6.Environmentally friendly: Some products do not contain VOC, meeting the needs of green production.

SMA application:
1.Automobile
SMA is recognized by automotive designers as an ideal internal component material from instrument panels to roof linings, from bottom and top brackets to tool box doors and decorative parts. Its high-grade thermal performance, excellent hardness and dimensional stability, and extremely high impact strength can fully guarantee the safety of passengers in collisions under high or low speed, high temperature or low temperature driving conditions. Many of the flexible instrument pads commonly used by American automobile manufacturers are made of single-piece structure, 4-8lb SMA molded substrates. At present, in North America, the market share of SMA copolymer resin instrument pads can reach 40%.​

2.Plastics
SMA can be used as a compatibilizer to effectively bridge polar and non-polar materials and solve the stratification problem when blending materials such as PC/ABS alloys. In glass fiber reinforced PA, ABS, and AS, SMA can improve the compatibility and dispersion of glass fiber and resin.

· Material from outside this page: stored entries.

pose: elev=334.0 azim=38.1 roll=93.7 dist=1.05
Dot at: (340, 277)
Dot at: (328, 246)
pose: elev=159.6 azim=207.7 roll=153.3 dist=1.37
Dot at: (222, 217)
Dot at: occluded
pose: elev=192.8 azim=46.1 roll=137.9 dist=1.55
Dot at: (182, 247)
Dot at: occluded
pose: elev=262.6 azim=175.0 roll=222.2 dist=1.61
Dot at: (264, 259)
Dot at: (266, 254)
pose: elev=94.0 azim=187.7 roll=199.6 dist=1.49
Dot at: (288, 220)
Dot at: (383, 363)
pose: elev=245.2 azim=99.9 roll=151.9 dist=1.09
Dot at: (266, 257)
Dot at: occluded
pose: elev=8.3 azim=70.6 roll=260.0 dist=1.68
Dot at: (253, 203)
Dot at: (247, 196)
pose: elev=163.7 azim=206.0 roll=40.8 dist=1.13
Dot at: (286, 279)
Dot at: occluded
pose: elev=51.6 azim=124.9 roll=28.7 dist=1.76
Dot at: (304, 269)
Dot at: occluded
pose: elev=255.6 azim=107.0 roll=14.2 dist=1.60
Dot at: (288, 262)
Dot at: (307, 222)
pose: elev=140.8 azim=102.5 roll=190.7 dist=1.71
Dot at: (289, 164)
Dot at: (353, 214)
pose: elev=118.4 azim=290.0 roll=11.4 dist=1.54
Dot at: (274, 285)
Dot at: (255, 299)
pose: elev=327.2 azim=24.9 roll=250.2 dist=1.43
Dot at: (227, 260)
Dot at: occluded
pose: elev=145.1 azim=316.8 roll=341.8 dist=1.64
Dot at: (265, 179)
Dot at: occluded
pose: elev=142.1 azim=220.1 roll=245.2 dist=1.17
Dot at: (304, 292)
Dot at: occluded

At the same time, its higher polarity can also improve the surface connection and adhesion of ABS, PC/ABS, PA/ABS, and PC products, such as playing an important role in spraying, metal plating, PU foaming and other processes. In addition, it can also improve the heat resistance of PMMA and ABS. ​

3.Coatings
SMA can improve gloss, scratch resistance and adhesion in heat-resistant varnishes, such as widely used in automotive coatings. As a pigment dispersant, it stabilizes the slurry through electrostatic repulsion, and its color development is better than traditional polyacrylate products.​

Not only that, SMA can be used as a dispersant in the field of microcapsules and carbonless copy paper. It has excellent performance in uniform particle size distribution of microcapsules and protective colloids. 4.It can also be used as a paper enhancer to improve the finish and strength of coated paper and other papers. It is also used in microfluidic chips, test kits, and biopharmaceuticals in the medical field. ​

The industrial production of SMA polyethylene polymaleic anhydride copolymer has been going on for many years, and the output has continued to grow. Because its two block materials – styrene and maleic anhydride raw materials are cheap, the polymerization process can effectively produce economical basic polymers, and the cost-effectiveness advantage is outstanding.